Document section:
□ □ □ □

America’s religious leaders sharply divided over abortion, a year after Roe v Wade’s reversal
Some celebrate the state-level bans that have ensued. Others are angry that a conservative Christian cause has changed the law of the land in ways they consider oppressive
In the year since the Supreme Court struck down the nationwide right to abortion, America’s religious leaders and denominations have responded in strikingly diverse ways — some celebrating the state-level bans that have ensued, others angered that a conservative Christian cause has changed the law of the land in ways they consider oppressive.
The divisions are epitomized in the country’s largest denomination — the Catholic Church. National polls repeatedly show that a majority of U.S. Catholics believe abortion should be legal in most or all cases, yet the U.S. Conference of Catholic Bishops supports sweeping bans.
Among Protestants, a solid majority of white evangelicals favor outlawing abortion. But most mainline Protestants support the right to abortion, and several of their top leaders have decried the year-old Supreme Court ruling that undermined that right by reversing the Roe v. Wade decision of 1973.
For example, the presiding bishop of the Episcopal Church, Michael Curry, said he was “deeply grieved” by that ruling.
The decision “institutionalizes inequality because women with access to resources will be able to exercise their moral judgment in ways that women without the same resources will not,” Curry said.
Some religious Americans have gone beyond expressions of dismay, filing lawsuits contending that new abortion bans infringed on their own religious beliefs. Jewish women played roles in such lawsuits in Indiana and Kentucky; in Florida, a synagogue in Boynton Beach — Congregation L’Dor Va-Dor — contended in a lawsuit that a state abortion ban violated Jewish teachings.
Dr. Sara Imershein, who performs first-trimester abortions in northern Virginia, said her Reform Judaism beliefs informed her decision to choose that path.
“I looked more at the liturgy of Judaism and found that it really supported my work,” she said. “I studied with my local rabbi.”
Imershein was in college when abortion was legalized nationwide. Now, at 69, she has seen Roe’s demise.
“Laws that restrict abortion … ignore our Jewish teachings that are very old, and they stomp on our religious freedom,” she said.
In Buddhism, Islam and Sikhism, there also is widespread acceptance of abortion in some circumstances. Most U.S. Hindus are “very much in support of choice,” said Dheepa Sundaram, assistant professor of religious studies at the University of Denver; she cited the concept of karma which holds that each person has the liberty to act and face the consequences of their actions — good or bad.
Randall Balmer, a professor of American religious history at Dartmouth College, says the abortion debate is so intractable in part because believers in the opposing camps view the Bible — which doesn’t include the word “abortion” — as supporting their side.
“It shows the pliability of Scripture — the way that each group tries to marshal arguments on its behalf,” he said. “The Bible can be manipulated.”
“What strikes me about both sides is there’s no humility in their position,” Balmer added. “They stake out what they believe is God’s will, and everybody else is a heretic.”

□ □ □ □

(Excerpts from a dataset)
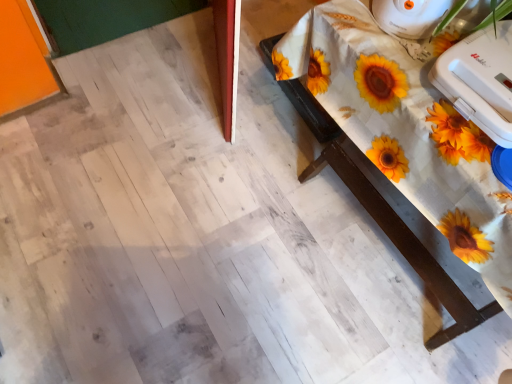
Question: Could you tell me if white wood table at upper right is facing white plastic toaster at upper right, arranged as the 1th appliance when ordered from the bottom?

Choices:
 (A) no
 (B) yes

Answer: (A)

Question: Is white plastic toaster at upper right, which is the second appliance from top to bottom, at the back of white wood table at upper right?

Choices:
 (A) yes
 (B) no

Answer: (B)

Question: From a real-world perspective, is white wood table at upper right over white plastic toaster at upper right, arranged as the 1th appliance when ordered from the bottom?

Choices:
 (A) yes
 (B) no

Answer: (B)

Question: Is white wood table at upper right in contact with white plastic toaster at upper right, arranged as the 1th appliance when ordered from the bottom?

Choices:
 (A) no
 (B) yes

Answer: (A)

Question: Is white wood table at upper right not close to white plastic toaster at upper right, which is the second appliance from top to bottom?

Choices:
 (A) no
 (B) yes

Answer: (A)

Question: Is white plastic iron at upper right, the 1th appliance positioned from the top, in front of or behind white plastic toaster at upper right, which is the second appliance from top to bottom, in the image?

Choices:
 (A) front
 (B) behind

Answer: (B)

Question: From a real-world perspective, is white plastic iron at upper right, positioned as the second appliance in bottom-to-top order, above or below white plastic toaster at upper right, which is the second appliance from top to bottom?

Choices:
 (A) above
 (B) below

Answer: (A)

Question: In terms of width, does white plastic iron at upper right, the 1th appliance positioned from the top, look wider or thinner when compared to white plastic toaster at upper right, arranged as the 1th appliance when ordered from the bottom?

Choices:
 (A) thin
 (B) wide

Answer: (A)

Question: Is white plastic iron at upper right, positioned as the second appliance in bottom-to-top order, inside the boundaries of white plastic toaster at upper right, which is the second appliance from top to bottom, or outside?

Choices:
 (A) outside
 (B) inside

Answer: (A)

Question: Is white wood table at upper right inside the boundaries of white plastic iron at upper right, the 1th appliance positioned from the top, or outside?

Choices:
 (A) outside
 (B) inside

Answer: (A)

Question: Is white wood table at upper right taller or shorter than white plastic iron at upper right, the 1th appliance positioned from the top?

Choices:
 (A) tall
 (B) short

Answer: (A)

Question: Based on their sizes in the image, would you say white wood table at upper right is bigger or smaller than white plastic iron at upper right, the 1th appliance positioned from the top?

Choices:
 (A) small
 (B) big

Answer: (B)

Question: From a real-world perspective, is white wood table at upper right positioned above or below white plastic iron at upper right, positioned as the second appliance in bottom-to-top order?

Choices:
 (A) below
 (B) above

Answer: (A)

Question: Looking at the image, does white plastic iron at upper right, the 1th appliance positioned from the top, seem bigger or smaller compared to white wood table at upper right?

Choices:
 (A) small
 (B) big

Answer: (A)

Question: Is white plastic iron at upper right, the 1th appliance positioned from the top, inside or outside of white wood table at upper right?

Choices:
 (A) outside
 (B) inside

Answer: (A)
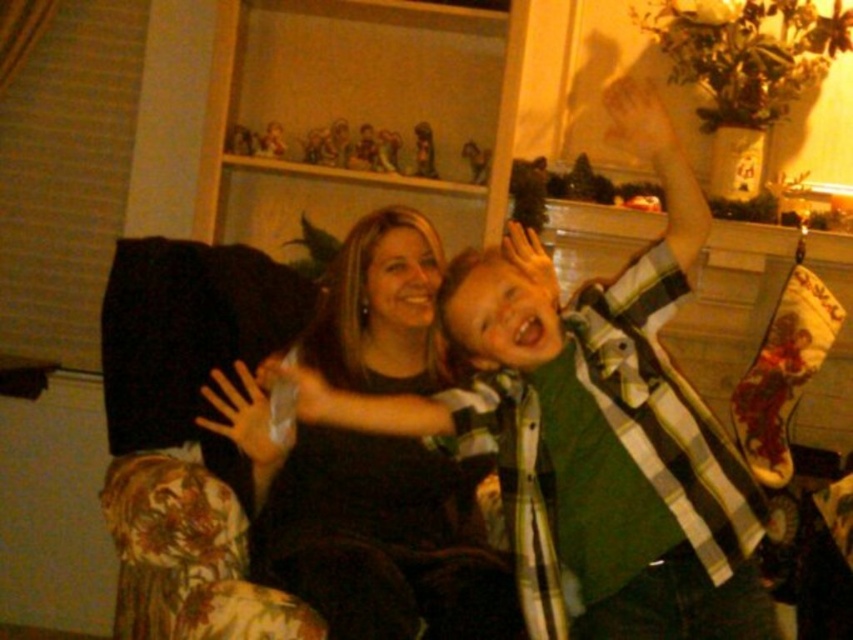
You are an interior designer planning to place a new lamp in the living room. The lamp requires a spot with at least 0.7 in both x and y coordinates to avoid blocking the view. Is the green plaid shirt at center positioned at a suitable location for placing the lamp?

The green plaid shirt at center is located at coordinates 0.670 in x and 0.695 in y. Since both values are below 0.7, the lamp cannot be placed there as it does not meet the required coordinates to avoid blocking the view.

You are designing a seating arrangement for a family photo shoot. The photographer wants to ensure that the green plaid shirt at center and the black matte shirt at center are visible in the frame. Given their sizes, which shirt should be placed closer to the camera to ensure both are fully visible?

The green plaid shirt at center is much taller than the black matte shirt at center. To ensure both are fully visible, the black matte shirt at center should be placed closer to the camera so that its smaller size doesn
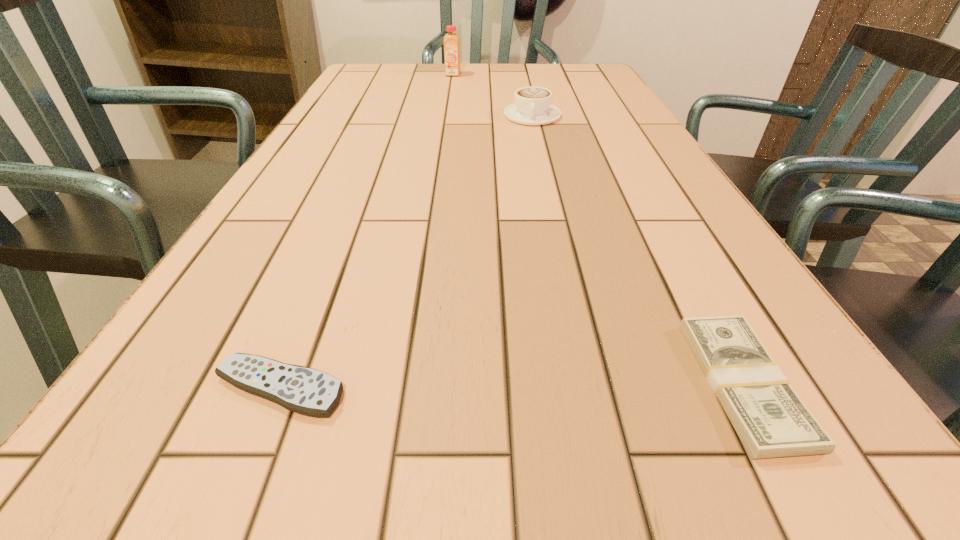
At what (x,y) coordinates should I click in order to perform the action: click on object located in the far edge section of the desktop. Please return your answer as a coordinate pair (x, y). The height and width of the screenshot is (540, 960). Looking at the image, I should click on (451, 41).

Where is `object that is at the left edge`? object that is at the left edge is located at coordinates (308, 391).

I want to click on object that is at the right edge, so click(x=771, y=420).

Locate an element on the screen. vacant space at the far edge of the desktop is located at coordinates (481, 68).

This screenshot has width=960, height=540. What are the coordinates of `free spot at the near edge of the desktop` in the screenshot? It's located at (418, 493).

Image resolution: width=960 pixels, height=540 pixels. In the image, there is a desktop. Find the location of `vacant space at the left edge`. vacant space at the left edge is located at coordinates (382, 109).

Find the location of a particular element. The width and height of the screenshot is (960, 540). free region at the right edge of the desktop is located at coordinates tap(604, 137).

In the image, there is a desktop. Where is `vacant space at the near left corner`? Image resolution: width=960 pixels, height=540 pixels. vacant space at the near left corner is located at coordinates (200, 520).

At what (x,y) coordinates should I click in order to perform the action: click on free space at the far right corner of the desktop. Please return your answer as a coordinate pair (x, y). Looking at the image, I should click on (592, 80).

Where is `free space between the third shortest object and the tallest object`? The image size is (960, 540). free space between the third shortest object and the tallest object is located at coordinates (492, 95).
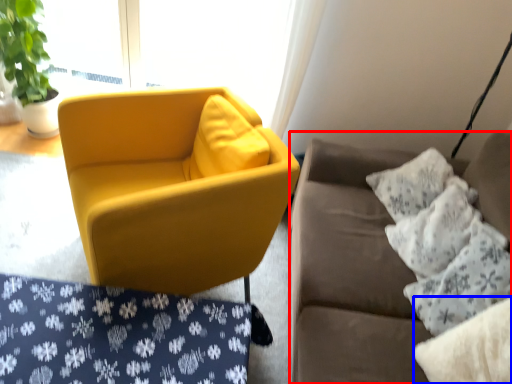
Question: Which object is further to the camera taking this photo, studio couch (highlighted by a red box) or pillow (highlighted by a blue box)?

Choices:
 (A) studio couch
 (B) pillow

Answer: (B)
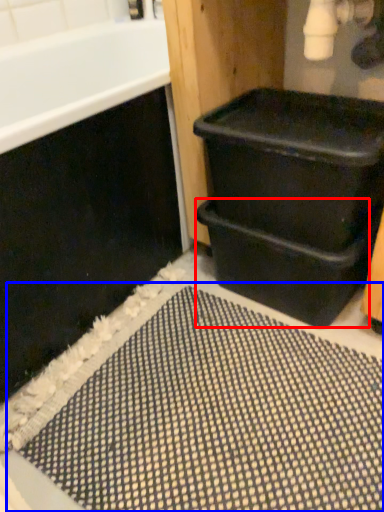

□ □ □ □

Exercise instructions:
• a. Which people does the article about religious leaders and abortion mention by name?
• b. In the article about religious leaders and abortion, where does Dr. Sara Imershein perform first-trimester abortions?

Answers for each item:
• a. Michael Curry, Sara Imershein, Dheepa Sundaram, Randall Balmer

• b. In northern Virginia.